According to the FlightStats web site interactive airport delay map, 21 airports from Birmingham-Shuttlesworth International Airport (BHM) in Alabama to Buffalo Niagara International Airport (BUF) in Buffalo New York, show up as red, indicating excessive delays.
Hardest hit were John F. Kennedy International Airport (JFK) where 99% of the listed scheduled flights are shown as canceled. All of the metropolitan airports serving New York City have grounded most flights, including John F. Kennedy International Airport, Newark Liberty International (EWR), LaGuardia (LGA), Stewart International (SWF), and Teterboro (TEB) airports, halting both domestic and international flights.
There are dramatic photos of Hurricane Irene in the extended slide show and attached video clip which accompany this report.
CBS News reported that Delta Air Lines (DL) said Friday afternoon that it would cancel 1,300 flights this weekend, about 8% of its total flights, and shut down entirely at New York-area airports on Sunday. Earlier, JetBlue Airways (B6) said it was scrubbing about 880 flights, most of them to and from hub airports in New York and Boston between Saturday and Monday.
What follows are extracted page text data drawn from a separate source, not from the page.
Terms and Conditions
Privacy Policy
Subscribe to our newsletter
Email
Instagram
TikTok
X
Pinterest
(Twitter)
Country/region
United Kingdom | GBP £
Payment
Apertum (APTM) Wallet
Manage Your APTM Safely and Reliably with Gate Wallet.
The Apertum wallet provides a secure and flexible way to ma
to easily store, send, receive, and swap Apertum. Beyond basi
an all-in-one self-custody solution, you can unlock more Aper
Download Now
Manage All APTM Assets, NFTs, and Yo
The St. Louis Post-Dispatch has reported that military aircraft have taken shelter at Lambert-St. Louis International Airport (STL). According to the paper, Southwest Airlines (WN), the largest carrier at Lambert, announced plans to temporarily suspend service to and from Norfolk International Airport in Norfolk, Virginia on Saturday, with service resuming once conditions improve.
International travelers trying to return home to the United Kingdom and other European destinations have been stranded, with disruptions extending across the border to Toronto Pearson International Airport (YYZ), and other Canadian flight centers. It is estimated that about 5,000 to 10,000 British tourists may be trying to return home from their vacations.
Ground transportation has also been disrupted. Mayor Michael Bloomberg has ordered the New York City Transit Authority (NYCTA) to shut down operations, the first time in recent memory, since the Category Five 1938 New England hurricane, has such a systemwide outage happened, with the exception of various regional power outages that hit the northeast electrical grid on several occasions, including the Northeast Blackout of 1965 and 2003.
Amtrak has also either suspended or warned of stopping most of its passenger train service.
The full impact of the storm is not expected to be felt in the New York region until 9:00 p.m. EDT on Saturday, August 27, but businesses, including restaurants, and Midtown Manhattan theater district have already closed. Shoppers have stocked up on groceries, emptying some supermarket shelves, and evacuating some coastal beach communities, extending eastward into Long Island.
According to an ABC News video report, travelers who are trying to fly to New York from Los Angeles are either finding that flights are unavailable, or the earliest guaranteed return bookings are available on Tuesday, August 30.
Whenever there are extreme weather delays, carriers will usually waive change of travel fees, and accommodate those holding confirmed reservations on later flights.
The best advice under such conditions is to find shelter, stay indoors, and check with your individual airline for the latest flight information. Other good online sources include FligtAware, FlightStats, the FAA Air Traffic Control System Command Center flight delay map, and the National Weather Service.